Over the last 15 years, Kim has been the lone voice in the network marketing wilderness, training people to sell without hype, jargon, or promises.  Instead, she shows people how to lead with their own hot buttons and develop a community of customers and colleagues.

This mission evolved from her intense personal experience building her own distributorships in five network marketing companies. In her first attempt as a professional direct seller, Kim retailed more water filtration units than anyone in the company's history -- nearly $60k in her first month alone. Five years later, when she found another product she loved that people bought month after month after month, she built an organization of 31,000 people in 13 months, and made it to the highest possible position in the shortest time in the company's history. (http://BananaMarketing.com/aboutus.html)

Kim has been selling things she loves since she was eight.  The little Dutch girl with broken English sold more Christmas cards door-to-door in her neighborhood than all her friends.  After a stint in academia which ended with a Masters degree from Harvard, she wrote academic textbooks and articles, then slowly moved into sales - first real estate, then direct sales and network marketing.

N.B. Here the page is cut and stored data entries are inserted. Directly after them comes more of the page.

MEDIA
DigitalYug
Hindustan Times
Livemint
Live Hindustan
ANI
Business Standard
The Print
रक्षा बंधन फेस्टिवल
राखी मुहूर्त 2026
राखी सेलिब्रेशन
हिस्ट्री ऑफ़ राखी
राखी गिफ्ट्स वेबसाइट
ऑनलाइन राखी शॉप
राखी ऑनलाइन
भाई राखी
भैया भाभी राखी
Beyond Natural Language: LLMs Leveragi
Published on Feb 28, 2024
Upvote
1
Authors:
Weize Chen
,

Since she started in network marketing in 1989, she has been entertaining direct marketers, first in her own group, then at national conventions. Her radical approaches and fun style are all based on an uncanny understanding of how to open people's minds, and a masterful use of language.

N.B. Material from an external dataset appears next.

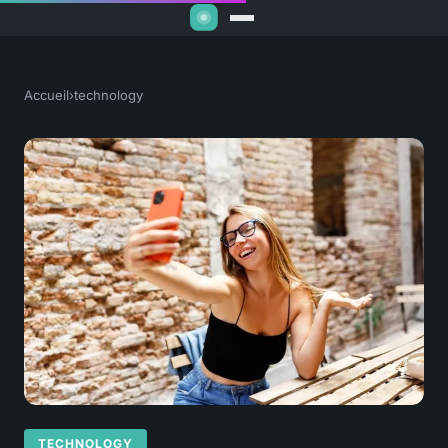
Accueil
›
technology
TECHNOLOGY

Her romance with language began at MIT in 1970 where she nearly failed the introductory linguistics class taught by the world renowned Noam Chomsky.   She turned her near failure into a book -- From Deep to Surface Structure, which was published by Harper & Row, New York, in 1971, with a foreword by Noam Chomsky.  It became the basic textbook for the introductory linguistics course at MIT and other universities across the U.S.  At Harvard she wrote cartoon-style language tests for children published in 1972 and 1973 by Harcourt Brace, NY, and used for many years by elementary schools throughout the U.S.
 
In 1996, responding to thousands of requests to make her attitude and tips available to anyone looking for alternatives to the status quo, Kim gave up her interest in specific networking companies and founded her own production company.    
Now she shares her secrets and insights with the entire industry through her books, CDs, tapes, websites and classes. She maintains a blog especially for women and evolved men in marketing (kimklaverblogs.com), and is the creative force behind a podcast community of enlightened marketers (yourgreatthing.com).